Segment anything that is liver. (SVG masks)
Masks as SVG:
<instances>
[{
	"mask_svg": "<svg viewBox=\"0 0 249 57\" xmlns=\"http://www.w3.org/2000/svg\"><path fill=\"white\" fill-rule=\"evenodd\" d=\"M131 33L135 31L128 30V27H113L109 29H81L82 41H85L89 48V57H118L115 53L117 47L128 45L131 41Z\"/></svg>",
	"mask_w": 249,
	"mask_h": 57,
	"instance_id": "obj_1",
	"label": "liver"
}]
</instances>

• • • •

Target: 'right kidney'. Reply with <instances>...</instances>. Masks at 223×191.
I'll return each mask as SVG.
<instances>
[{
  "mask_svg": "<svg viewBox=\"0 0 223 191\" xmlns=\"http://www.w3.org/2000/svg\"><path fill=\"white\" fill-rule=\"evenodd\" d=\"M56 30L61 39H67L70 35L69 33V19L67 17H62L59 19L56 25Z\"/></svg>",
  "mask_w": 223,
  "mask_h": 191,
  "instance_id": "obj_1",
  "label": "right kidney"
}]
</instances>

• • • •

- YOUR INSTRUCTIONS:
Which of the rows above contain the word "kidney"? Copy out each of those rows in full.

- SOLUTION:
Target: 'right kidney'. Reply with <instances>...</instances>. Masks at 223×191.
  "label": "right kidney"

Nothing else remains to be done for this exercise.